The U.S. government has also negotiated stakes in chip maker Intel Corp. INTC-Q and rare-earths company MP Materials Corp. MP-N in recent months as part of its activist strategy.
A recurring theme in Mr. Trump’s investments over the past few months has been obtaining terms that would be near-impossible for the private sector to replicate, demanding a say in the boardroom and erecting guardrails around the financial management of the companies.
In the case of the Trilogy Metals transaction, the U.S. government can nominate a director to the board, and the company has also agreed to constraints around leverage. Until 2029, Trilogy can’t borrow more than US$1-billion from third parties unless the government approves it.
Ms. Exner-Pirot sees few issues for Canadian companies taking funds from the U.S. government, especially considering that many have historically tapped China, including from state-owned enterprises.

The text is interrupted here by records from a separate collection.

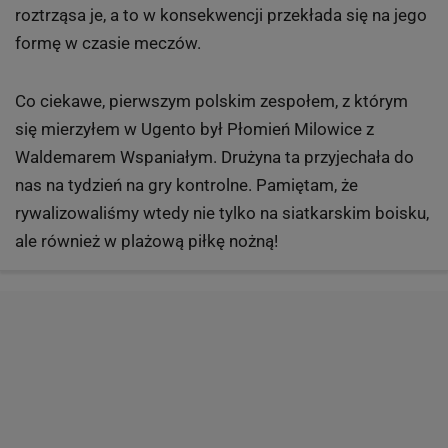
roztrząsa je, a to w konsekwencji przekłada się na jego
formę w czasie meczów.
Co ciekawe, pierwszym polskim zespołem, z którym
się mierzyłem w Ugento był Płomień Milowice z
Waldemarem Wspaniałym. Drużyna ta przyjechała do
nas na tydzień na gry kontrolne. Pamiętam, że
rywalizowaliśmy wtedy nie tylko na siatkarskim boisku,
ale również w plażową piłkę nożną!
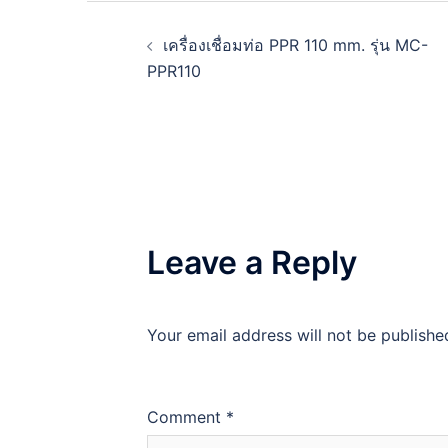
Post
เครื่องเชื่อมท่อ PPR 110 mm. รุ่น MC-
navigation
PPR110
Leave a Reply
Your email address will not be publishe
Comment
*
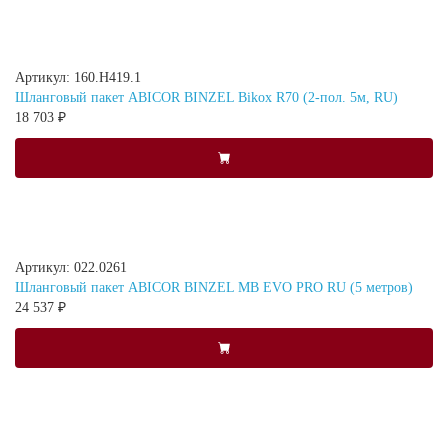
Артикул: 160.H419.1
Шланговый пакет ABICOR BINZEL Bikox R70 (2-пол. 5м, RU)
18 703 ₽
Артикул: 022.0261
Шланговый пакет ABICOR BINZEL MB EVO PRO RU (5 метров)
24 537 ₽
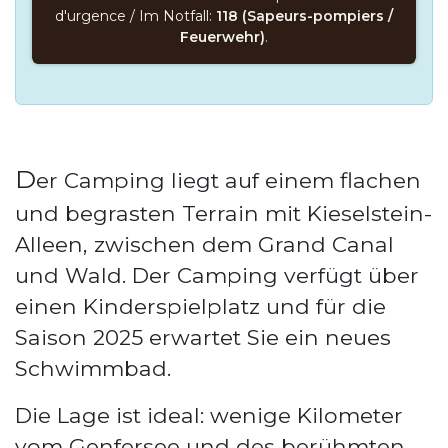
d'urgence / Im Notfall:
118 (Sapeurs-pompiers /
Feuerwehr)
.
D
er Camping liegt auf einem flachen
und begrasten Terrain mit Kieselstein-
Alleen, zwischen dem Grand Canal
und Wald. Der Camping verfügt über
einen Kinderspielplatz und für die
Saison 2025 erwartet Sie ein neues
Schwimmbad.
Die Lage ist ideal: wenige Kilometer
vom Genfersee und des berühmten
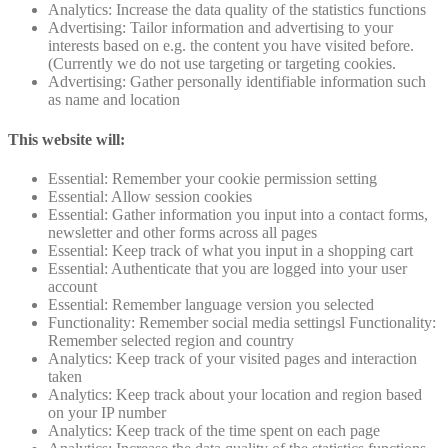
Analytics: Increase the data quality of the statistics functions
Advertising: Tailor information and advertising to your
interests based on e.g. the content you have visited before.
(Currently we do not use targeting or targeting cookies.
Advertising: Gather personally identifiable information such
as name and location
This website will:
Essential: Remember your cookie permission setting
Essential: Allow session cookies
Essential: Gather information you input into a contact forms,
newsletter and other forms across all pages
Essential: Keep track of what you input in a shopping cart
Essential: Authenticate that you are logged into your user
account
Essential: Remember language version you selected
Functionality: Remember social media settingsl Functionality:
Remember selected region and country
Analytics: Keep track of your visited pages and interaction
taken
Analytics: Keep track about your location and region based
on your IP number
Analytics: Keep track of the time spent on each page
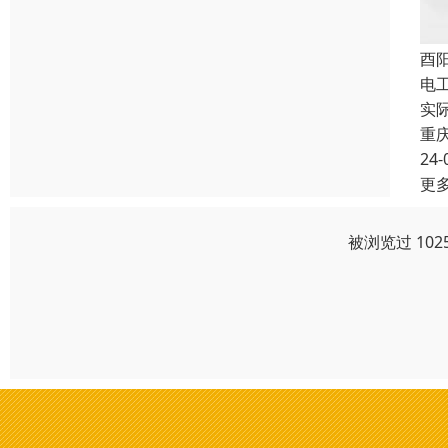
酉
电
实
重
24-
更
被浏览过 10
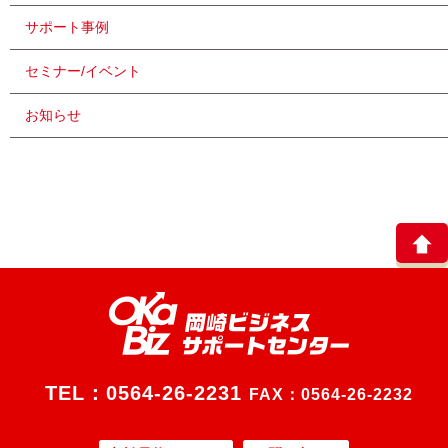
サポート事例
セミナー/イベント
お知らせ
TEL：
0564-26-2231
FAX：0564-26-2232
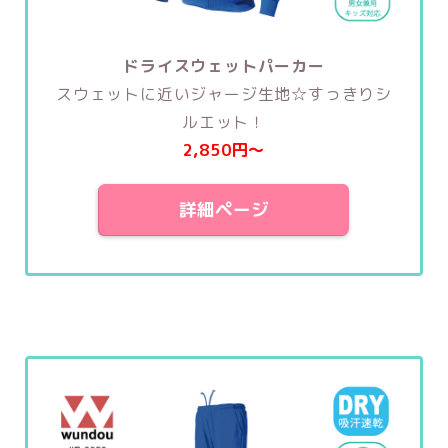
ドライスウェットパーカー
スウェットに近いジャージ生地☆すっきりシ
ルエット！
2,850円〜
詳細ページ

“I don’t think ethically we should look more poorly on American state-owned investments, especially when it’s not within our own borders,” she said.
Before Mr. Trump started his second term in January, the Biden administration and Ottawa announced several joint funding initiatives for small Canadian development-stage companies in 2024 in the form of grants worth tens of millions each. Some companies received funding from the U.S. even if the critical minerals project was in Canada.
But under Mr. Trump, the U.S. is going it alone without Canada, moving much faster than before, and behaving more like a private equity investor in demanding equity in companies in return for investment.
It’s also clear that Mr. Trump is zeroing in on projects that are located on American soil and is not nearly as interested in those that are in Canada. Attention is now turning to the scores of other Canadian development-stage companies with projects in the U.S. that could be next in line for a deal with Mr. Trump.